9

I made a very simple rectangle using the canvas element. However, if the arguments for x and y in fillRect(x, y, width, height) are ANYTHING other than 0 and 0, all of the edges look completely blurry when zoomed in and/or on mobile devices. If x and y ARE 0 and 0, the top and left edges of the rectangle are super defined, even if zoomed in, while the bottom and right edges are blurry. I am rendering this on a 1920x1080 screen using Chrome/Firefox as well as a 750x1334 mobile screen using Safari.
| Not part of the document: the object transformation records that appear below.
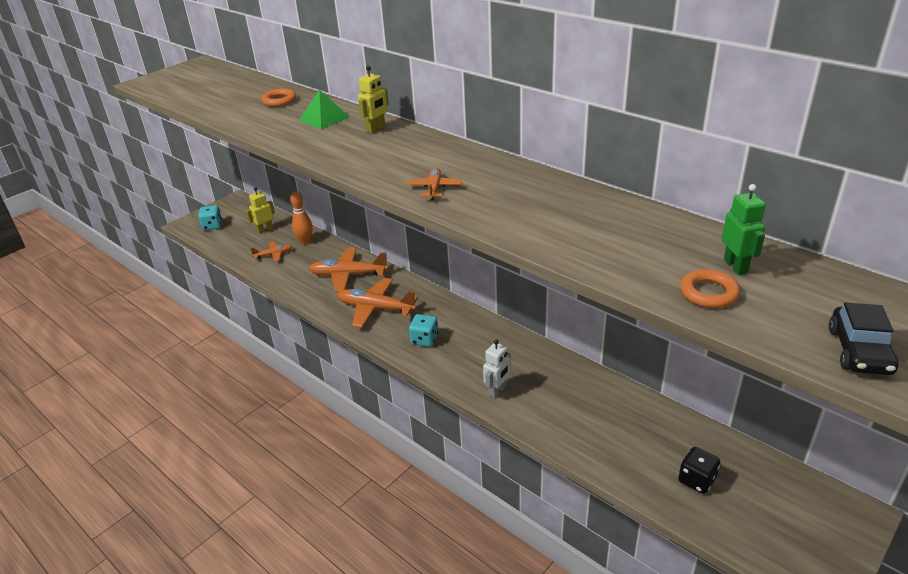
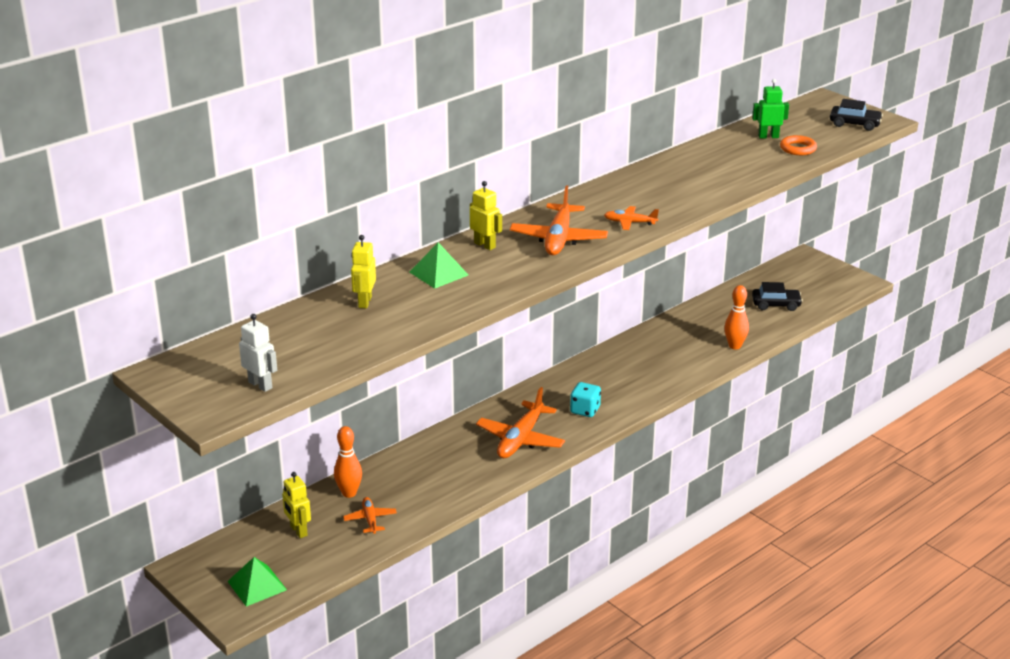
camera: 85 degrees left, 5 degrees down
(212, 226) = (257, 585): turquoise dice -> green pyramid
(279, 101) = (364, 302): orange ring -> yellow robot
(348, 275) = (445, 458): orange plane -> orange plane (558, 239)
(497, 391) = (668, 376): white robot -> white robot (260, 385)
(576, 442) = (735, 346): none -> orange bowling pin
(696, 480) = (776, 304): black dice -> black car

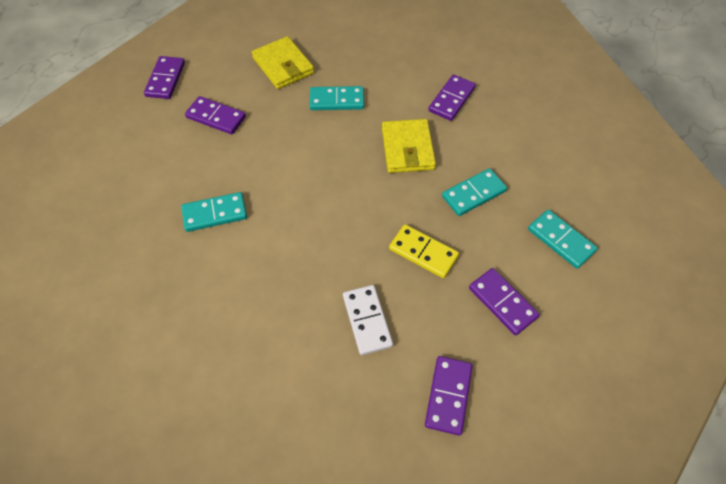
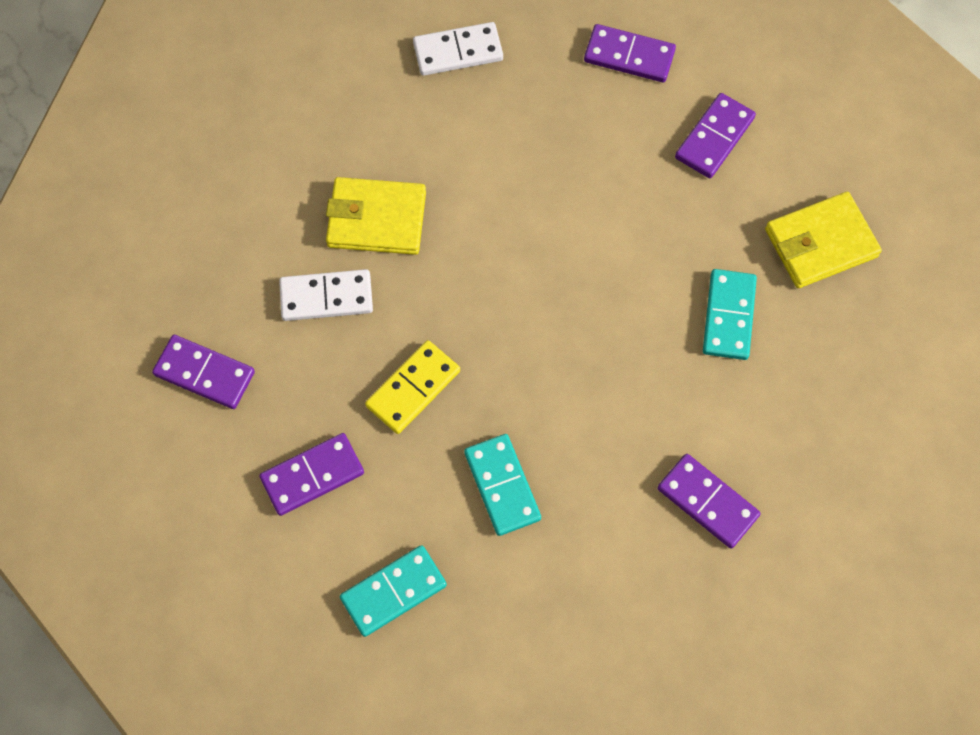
camera: 100 degrees right, 10 degrees up
(149, 269) = (458, 52): none -> white domino
(165, 79) = (806, 70): purple domino -> purple domino (629, 56)
(215, 214) = (531, 129): turquoise domino -> none
(407, 149) = (608, 406): yellow wallet -> yellow wallet (376, 219)

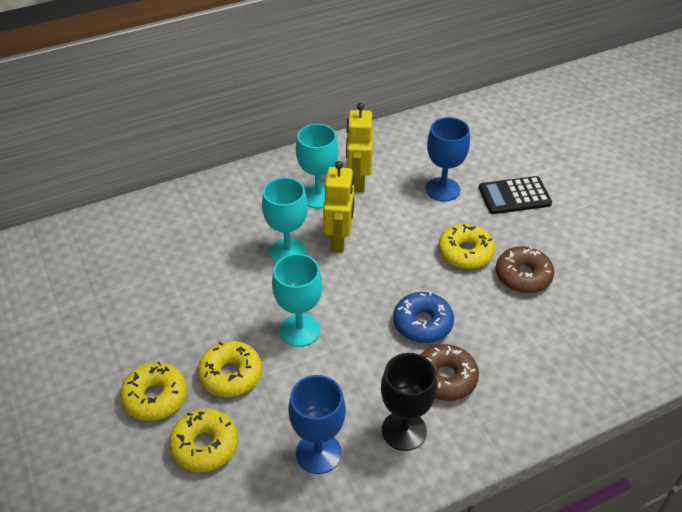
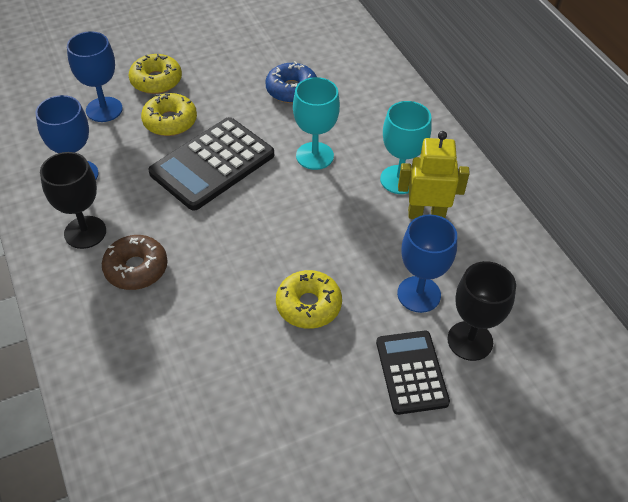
camera: 90 degrees right, 5 degrees up
(205, 445) = (104, 109): yellow donut -> blue goblet
(299, 330) = (212, 164): turquoise goblet -> black calculator
(339, 240) = (330, 195): yellow robot -> none
(422, 323) = (208, 256): blue donut -> blue donut (291, 90)
(480, 166) = (470, 341): none -> black goblet
(523, 276) = (268, 359): brown donut -> none

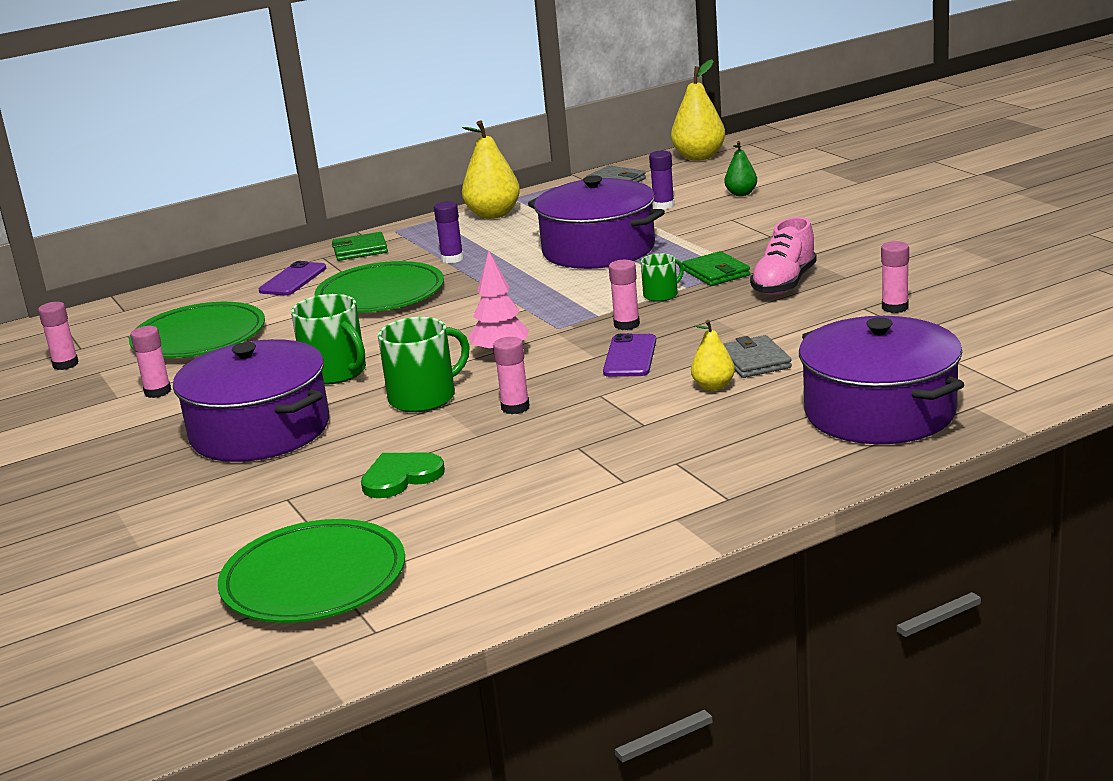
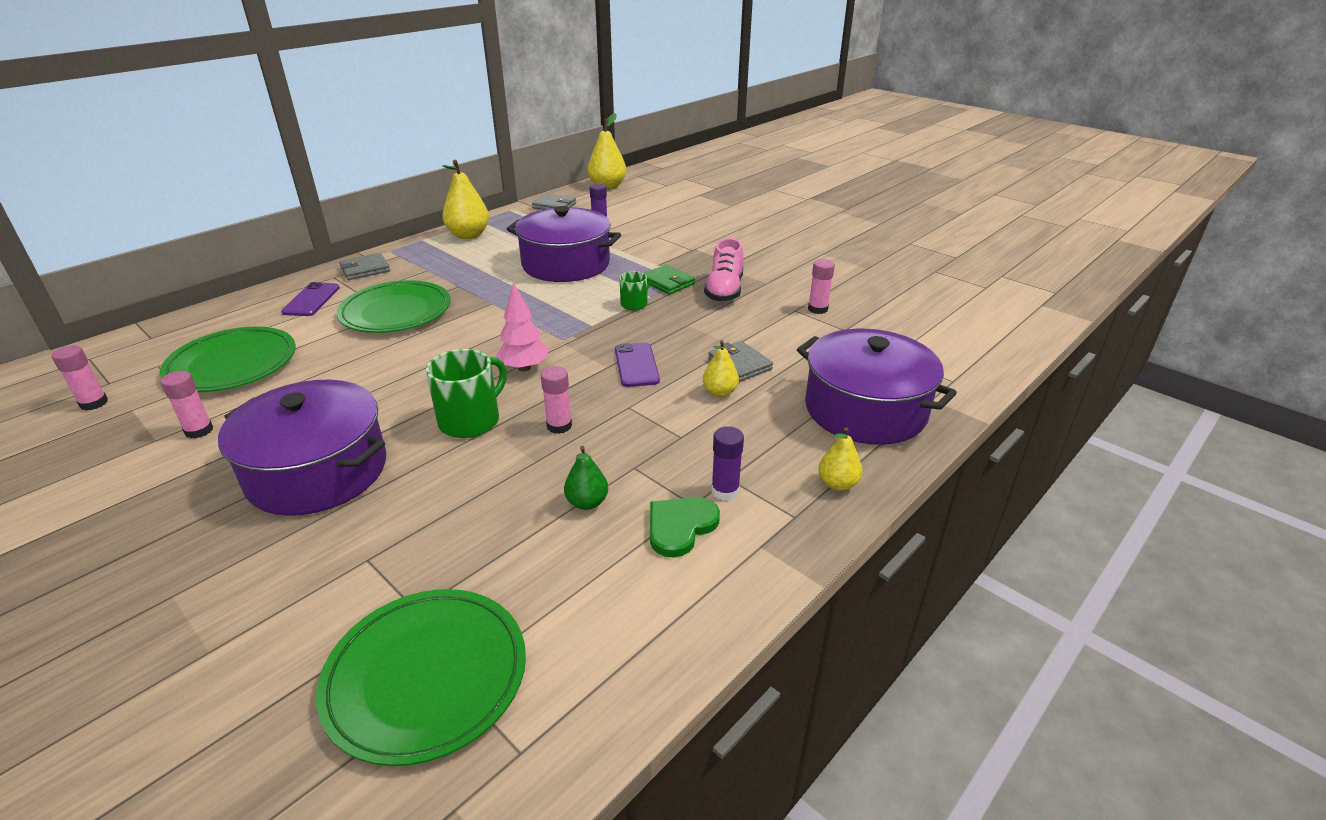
camera: 20 degrees left, 10 degrees up
(336, 372) = (377, 397): green mug -> none
(360, 250) = (365, 269): green wallet -> grey wallet
(401, 477) = (478, 519): green heart -> green heart (680, 526)
(452, 259) = (448, 276): purple glue stick -> purple glue stick (725, 491)
(626, 325) = (619, 333): pink glue stick -> none
(741, 194) = (653, 215): green pear -> green pear (587, 502)
(796, 475) = (837, 484): none -> yellow pear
This isn't a problem on desktop when zoomed at 100%, but on mobile devices it looks like crap. And you can clearly see the blurry edges if you zoom in fully on Chrome and Firefox as well as JSFiddle. I'm NOT adjusting width and height on the canvas using CSS. It's done using the canvas attributes and/or JS. The HTML I used to test this on browsers is below.

<!DOCTYPE html>
<html>
    <head>
         <meta charset="utf-8">
         <meta name="viewport" content="initial-scale=1, maximum-scale=1, user-scalable=no, width=device-width">
    </head>

    <body>
         <canvas id="gameCanvas" width="150" height="150">A game.</canvas>

         <script>
             var canvas = document.getElementById("gameCanvas");
             var ctx = canvas.getContext("2d");

             ctx.fillRect(0, 0, 100, 100);
         </script>
    </body>
</html>

Edit: I'm NOT trying to draw a 1 pixel line. I tried experimenting with half pixel values as well but it made the blurry edges alot worse.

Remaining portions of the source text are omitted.